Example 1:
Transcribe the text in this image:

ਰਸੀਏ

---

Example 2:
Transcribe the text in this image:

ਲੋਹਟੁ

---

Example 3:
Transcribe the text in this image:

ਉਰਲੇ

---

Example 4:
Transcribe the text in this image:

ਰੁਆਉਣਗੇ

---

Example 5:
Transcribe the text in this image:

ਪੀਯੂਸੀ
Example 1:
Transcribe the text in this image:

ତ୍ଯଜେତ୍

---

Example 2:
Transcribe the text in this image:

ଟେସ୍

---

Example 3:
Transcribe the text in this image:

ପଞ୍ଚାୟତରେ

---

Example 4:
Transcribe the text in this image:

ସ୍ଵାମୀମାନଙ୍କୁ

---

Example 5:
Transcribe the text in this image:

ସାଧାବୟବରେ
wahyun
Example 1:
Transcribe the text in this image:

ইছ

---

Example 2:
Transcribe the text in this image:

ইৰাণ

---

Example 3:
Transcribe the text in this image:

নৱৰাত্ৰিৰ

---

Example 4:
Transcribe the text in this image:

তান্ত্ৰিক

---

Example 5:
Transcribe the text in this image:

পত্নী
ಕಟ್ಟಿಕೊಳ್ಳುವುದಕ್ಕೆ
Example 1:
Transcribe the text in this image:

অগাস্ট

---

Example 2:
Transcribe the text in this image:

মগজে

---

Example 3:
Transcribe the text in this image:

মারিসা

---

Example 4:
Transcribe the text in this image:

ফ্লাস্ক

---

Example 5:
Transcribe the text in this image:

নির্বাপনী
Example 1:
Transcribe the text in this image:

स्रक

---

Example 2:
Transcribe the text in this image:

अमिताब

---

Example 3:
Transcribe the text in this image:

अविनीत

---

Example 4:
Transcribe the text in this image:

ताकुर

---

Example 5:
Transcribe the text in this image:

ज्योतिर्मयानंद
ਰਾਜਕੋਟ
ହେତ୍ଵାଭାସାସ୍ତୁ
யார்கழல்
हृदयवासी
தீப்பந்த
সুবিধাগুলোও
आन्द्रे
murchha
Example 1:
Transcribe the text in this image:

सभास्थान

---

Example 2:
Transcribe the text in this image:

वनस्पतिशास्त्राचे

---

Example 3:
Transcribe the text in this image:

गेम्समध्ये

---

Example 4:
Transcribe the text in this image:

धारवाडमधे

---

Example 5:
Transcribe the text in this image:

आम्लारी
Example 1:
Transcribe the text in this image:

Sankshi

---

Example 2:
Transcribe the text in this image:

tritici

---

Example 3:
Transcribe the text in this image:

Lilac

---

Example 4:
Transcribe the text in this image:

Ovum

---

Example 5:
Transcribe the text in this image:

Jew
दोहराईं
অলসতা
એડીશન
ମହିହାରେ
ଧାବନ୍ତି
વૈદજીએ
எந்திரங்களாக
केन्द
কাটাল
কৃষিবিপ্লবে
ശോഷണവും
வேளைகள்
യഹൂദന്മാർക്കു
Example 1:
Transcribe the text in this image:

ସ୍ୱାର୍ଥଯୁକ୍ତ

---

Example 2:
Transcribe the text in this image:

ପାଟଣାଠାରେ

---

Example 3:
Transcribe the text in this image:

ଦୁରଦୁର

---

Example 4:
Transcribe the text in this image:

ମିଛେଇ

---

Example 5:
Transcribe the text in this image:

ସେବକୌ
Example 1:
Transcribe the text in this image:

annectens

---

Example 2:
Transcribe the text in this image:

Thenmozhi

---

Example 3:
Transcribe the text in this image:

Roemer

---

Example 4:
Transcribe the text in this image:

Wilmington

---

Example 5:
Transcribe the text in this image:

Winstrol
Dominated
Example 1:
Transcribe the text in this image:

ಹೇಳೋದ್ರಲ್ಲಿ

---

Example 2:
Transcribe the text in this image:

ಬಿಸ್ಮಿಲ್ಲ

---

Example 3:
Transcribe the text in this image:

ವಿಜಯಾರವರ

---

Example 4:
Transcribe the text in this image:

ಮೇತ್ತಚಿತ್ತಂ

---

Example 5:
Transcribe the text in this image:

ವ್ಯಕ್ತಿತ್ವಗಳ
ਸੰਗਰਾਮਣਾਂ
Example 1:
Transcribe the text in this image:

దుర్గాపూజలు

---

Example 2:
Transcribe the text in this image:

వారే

***

The entries above need to be transcribed with no differences at all.

Example 1:
Transcribe the text in this image:

ਰਸੀਏ

---

Example 2:
Transcribe the text in this image:

ਲੋਹਟੁ

---

Example 3:
Transcribe the text in this image:

ਉਰਲੇ

---

Example 4:
Transcribe the text in this image:

ਰੁਆਉਣਗੇ

---

Example 5:
Transcribe the text in this image:

ਪੀਯੂਸੀ
Example 1:
Transcribe the text in this image:

ତ୍ଯଜେତ୍

---

Example 2:
Transcribe the text in this image:

ଟେସ୍

---

Example 3:
Transcribe the text in this image:

ପଞ୍ଚାୟତରେ

---

Example 4:
Transcribe the text in this image:

ସ୍ଵାମୀମାନଙ୍କୁ

---

Example 5:
Transcribe the text in this image:

ସାଧାବୟବରେ
wahyun
Example 1:
Transcribe the text in this image:

ইছ

---

Example 2:
Transcribe the text in this image:

ইৰাণ

---

Example 3:
Transcribe the text in this image:

নৱৰাত্ৰিৰ

---

Example 4:
Transcribe the text in this image:

তান্ত্ৰিক

---

Example 5:
Transcribe the text in this image:

পত্নী
ಕಟ್ಟಿಕೊಳ್ಳುವುದಕ್ಕೆ
Example 1:
Transcribe the text in this image:

অগাস্ট

---

Example 2:
Transcribe the text in this image:

মগজে

---

Example 3:
Transcribe the text in this image:

মারিসা

---

Example 4:
Transcribe the text in this image:

ফ্লাস্ক

---

Example 5:
Transcribe the text in this image:

নির্বাপনী
Example 1:
Transcribe the text in this image:

स्रक

---

Example 2:
Transcribe the text in this image:

अमिताब

---

Example 3:
Transcribe the text in this image:

अविनीत

---

Example 4:
Transcribe the text in this image:

ताकुर

---

Example 5:
Transcribe the text in this image:

ज्योतिर्मयानंद
ਰਾਜਕੋਟ
ହେତ୍ଵାଭାସାସ୍ତୁ
யார்கழல்
हृदयवासी
தீப்பந்த
সুবিধাগুলোও
आन्द्रे
murchha
Example 1:
Transcribe the text in this image:

सभास्थान

---

Example 2:
Transcribe the text in this image:

वनस्पतिशास्त्राचे

---

Example 3:
Transcribe the text in this image:

गेम्समध्ये

---

Example 4:
Transcribe the text in this image:

धारवाडमधे

---

Example 5:
Transcribe the text in this image:

आम्लारी
Example 1:
Transcribe the text in this image:

Sankshi

---

Example 2:
Transcribe the text in this image:

tritici

---

Example 3:
Transcribe the text in this image:

Lilac

---

Example 4:
Transcribe the text in this image:

Ovum

---

Example 5:
Transcribe the text in this image:

Jew
दोहराईं
অলসতা
એડીશન
ମହିହାରେ
ଧାବନ୍ତି
વૈદજીએ
எந்திரங்களாக
केन्द
কাটাল
কৃষিবিপ্লবে
ശോഷണവും
வேளைகள்
യഹൂദന്മാർക്കു
Example 1:
Transcribe the text in this image:

ସ୍ୱାର୍ଥଯୁକ୍ତ

---

Example 2:
Transcribe the text in this image:

ପାଟଣାଠାରେ

---

Example 3:
Transcribe the text in this image:

ଦୁରଦୁର

---

Example 4:
Transcribe the text in this image:

ମିଛେଇ

---

Example 5:
Transcribe the text in this image:

ସେବକୌ
Example 1:
Transcribe the text in this image:

annectens

---

Example 2:
Transcribe the text in this image:

Thenmozhi

---

Example 3:
Transcribe the text in this image:

Roemer

---

Example 4:
Transcribe the text in this image:

Wilmington

---

Example 5:
Transcribe the text in this image:

Winstrol
Dominated
Example 1:
Transcribe the text in this image:

ಹೇಳೋದ್ರಲ್ಲಿ

---

Example 2:
Transcribe the text in this image:

ಬಿಸ್ಮಿಲ್ಲ

---

Example 3:
Transcribe the text in this image:

ವಿಜಯಾರವರ

---

Example 4:
Transcribe the text in this image:

ಮೇತ್ತಚಿತ್ತಂ

---

Example 5:
Transcribe the text in this image:

ವ್ಯಕ್ತಿತ್ವಗಳ
ਸੰਗਰਾਮਣਾਂ
Example 1:
Transcribe the text in this image:

దుర్గాపూజలు

---

Example 2:
Transcribe the text in this image:

వారే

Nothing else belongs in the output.